Input data Block Start
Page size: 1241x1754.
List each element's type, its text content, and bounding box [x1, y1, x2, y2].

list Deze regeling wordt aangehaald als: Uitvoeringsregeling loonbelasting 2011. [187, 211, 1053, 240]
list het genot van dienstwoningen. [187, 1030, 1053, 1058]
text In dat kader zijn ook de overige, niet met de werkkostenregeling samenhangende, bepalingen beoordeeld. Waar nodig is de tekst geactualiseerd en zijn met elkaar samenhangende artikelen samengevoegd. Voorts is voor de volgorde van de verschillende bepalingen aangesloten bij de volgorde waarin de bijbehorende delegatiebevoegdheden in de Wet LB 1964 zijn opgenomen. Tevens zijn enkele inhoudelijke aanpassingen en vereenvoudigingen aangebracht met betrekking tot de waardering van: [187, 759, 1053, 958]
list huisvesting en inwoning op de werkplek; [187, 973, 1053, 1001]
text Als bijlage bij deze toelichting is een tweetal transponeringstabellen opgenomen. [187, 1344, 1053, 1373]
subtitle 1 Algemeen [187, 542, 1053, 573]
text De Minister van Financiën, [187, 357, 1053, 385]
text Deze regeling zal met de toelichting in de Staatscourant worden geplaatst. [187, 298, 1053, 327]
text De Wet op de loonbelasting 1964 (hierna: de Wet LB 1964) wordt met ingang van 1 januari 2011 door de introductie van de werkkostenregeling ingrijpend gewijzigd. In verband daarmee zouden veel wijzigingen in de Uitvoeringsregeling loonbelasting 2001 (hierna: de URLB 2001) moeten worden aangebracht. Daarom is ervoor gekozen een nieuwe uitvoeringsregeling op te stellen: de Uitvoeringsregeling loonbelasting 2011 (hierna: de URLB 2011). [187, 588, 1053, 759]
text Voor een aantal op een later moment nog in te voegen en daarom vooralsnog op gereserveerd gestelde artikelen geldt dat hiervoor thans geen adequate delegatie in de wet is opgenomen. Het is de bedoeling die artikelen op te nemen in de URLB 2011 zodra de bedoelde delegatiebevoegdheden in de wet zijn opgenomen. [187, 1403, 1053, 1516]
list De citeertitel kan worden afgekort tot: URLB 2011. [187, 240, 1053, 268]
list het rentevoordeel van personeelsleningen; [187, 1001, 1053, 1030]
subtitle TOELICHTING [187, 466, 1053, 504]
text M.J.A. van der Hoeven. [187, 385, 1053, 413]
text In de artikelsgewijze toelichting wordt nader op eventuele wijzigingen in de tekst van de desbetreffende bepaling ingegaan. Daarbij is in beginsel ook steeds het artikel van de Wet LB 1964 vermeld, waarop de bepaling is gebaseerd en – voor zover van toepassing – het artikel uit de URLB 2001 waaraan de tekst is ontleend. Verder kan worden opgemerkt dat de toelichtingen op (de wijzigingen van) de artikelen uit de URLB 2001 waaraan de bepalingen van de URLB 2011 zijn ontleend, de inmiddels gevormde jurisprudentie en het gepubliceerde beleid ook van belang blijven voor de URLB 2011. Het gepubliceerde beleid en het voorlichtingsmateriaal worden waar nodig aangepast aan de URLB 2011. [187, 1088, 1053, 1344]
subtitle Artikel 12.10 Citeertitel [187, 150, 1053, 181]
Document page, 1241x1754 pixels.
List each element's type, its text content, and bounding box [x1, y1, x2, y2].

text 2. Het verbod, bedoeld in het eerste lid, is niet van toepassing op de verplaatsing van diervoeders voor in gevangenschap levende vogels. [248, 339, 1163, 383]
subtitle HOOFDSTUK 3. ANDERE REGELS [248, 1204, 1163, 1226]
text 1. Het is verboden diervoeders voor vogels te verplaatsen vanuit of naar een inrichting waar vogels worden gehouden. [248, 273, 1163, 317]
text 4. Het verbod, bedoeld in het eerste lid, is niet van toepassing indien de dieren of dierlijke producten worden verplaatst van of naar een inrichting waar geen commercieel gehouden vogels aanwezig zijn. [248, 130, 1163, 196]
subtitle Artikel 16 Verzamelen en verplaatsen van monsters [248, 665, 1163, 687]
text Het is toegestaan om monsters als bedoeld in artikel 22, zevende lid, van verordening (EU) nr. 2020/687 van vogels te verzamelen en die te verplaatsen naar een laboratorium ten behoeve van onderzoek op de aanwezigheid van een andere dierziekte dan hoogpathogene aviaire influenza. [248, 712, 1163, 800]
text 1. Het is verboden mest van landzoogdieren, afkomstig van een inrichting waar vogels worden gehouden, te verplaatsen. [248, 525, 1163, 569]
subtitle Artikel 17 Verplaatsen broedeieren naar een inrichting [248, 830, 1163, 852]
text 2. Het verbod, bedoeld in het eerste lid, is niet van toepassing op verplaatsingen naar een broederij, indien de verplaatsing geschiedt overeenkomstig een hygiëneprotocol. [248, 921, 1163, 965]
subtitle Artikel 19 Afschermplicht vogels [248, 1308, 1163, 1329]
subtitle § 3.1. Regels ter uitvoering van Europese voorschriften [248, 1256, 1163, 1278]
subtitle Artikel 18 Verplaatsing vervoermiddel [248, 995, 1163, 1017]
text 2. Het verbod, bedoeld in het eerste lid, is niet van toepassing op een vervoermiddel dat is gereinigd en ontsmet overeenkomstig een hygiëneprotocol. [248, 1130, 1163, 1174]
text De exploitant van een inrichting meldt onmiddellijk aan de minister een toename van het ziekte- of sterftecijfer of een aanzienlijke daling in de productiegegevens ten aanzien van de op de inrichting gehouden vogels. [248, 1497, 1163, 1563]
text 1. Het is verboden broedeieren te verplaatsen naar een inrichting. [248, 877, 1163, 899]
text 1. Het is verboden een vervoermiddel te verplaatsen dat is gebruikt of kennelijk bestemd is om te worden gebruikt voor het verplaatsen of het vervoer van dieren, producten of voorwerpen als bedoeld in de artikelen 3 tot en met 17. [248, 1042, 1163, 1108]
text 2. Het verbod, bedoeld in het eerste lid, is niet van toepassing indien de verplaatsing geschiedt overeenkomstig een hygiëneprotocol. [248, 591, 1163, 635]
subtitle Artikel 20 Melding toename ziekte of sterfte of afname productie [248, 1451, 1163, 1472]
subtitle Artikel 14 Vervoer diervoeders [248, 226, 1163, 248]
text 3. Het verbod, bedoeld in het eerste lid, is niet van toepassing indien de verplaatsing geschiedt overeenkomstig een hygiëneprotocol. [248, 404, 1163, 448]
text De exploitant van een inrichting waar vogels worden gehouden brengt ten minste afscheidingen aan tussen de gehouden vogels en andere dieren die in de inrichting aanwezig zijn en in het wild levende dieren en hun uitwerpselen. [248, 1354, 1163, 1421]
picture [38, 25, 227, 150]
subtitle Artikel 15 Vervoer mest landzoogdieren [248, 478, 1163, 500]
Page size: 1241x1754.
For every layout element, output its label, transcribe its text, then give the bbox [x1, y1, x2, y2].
Input data Block End
### What needs to be done
Every line above that includes the word "subtitle" must appear in the answer.

### Written response
subtitle 1 Algemeen [187, 542, 1053, 573]
subtitle TOELICHTING [187, 466, 1053, 504]
subtitle Artikel 12.10 Citeertitel [187, 150, 1053, 181]
subtitle HOOFDSTUK 3. ANDERE REGELS [248, 1204, 1163, 1226]
subtitle Artikel 16 Verzamelen en verplaatsen van monsters [248, 665, 1163, 687]
subtitle Artikel 17 Verplaatsen broedeieren naar een inrichting [248, 830, 1163, 852]
subtitle Artikel 19 Afschermplicht vogels [248, 1308, 1163, 1329]
subtitle § 3.1. Regels ter uitvoering van Europese voorschriften [248, 1256, 1163, 1278]
subtitle Artikel 18 Verplaatsing vervoermiddel [248, 995, 1163, 1017]
subtitle Artikel 20 Melding toename ziekte of sterfte of afname productie [248, 1451, 1163, 1472]
subtitle Artikel 14 Vervoer diervoeders [248, 226, 1163, 248]
subtitle Artikel 15 Vervoer mest landzoogdieren [248, 478, 1163, 500]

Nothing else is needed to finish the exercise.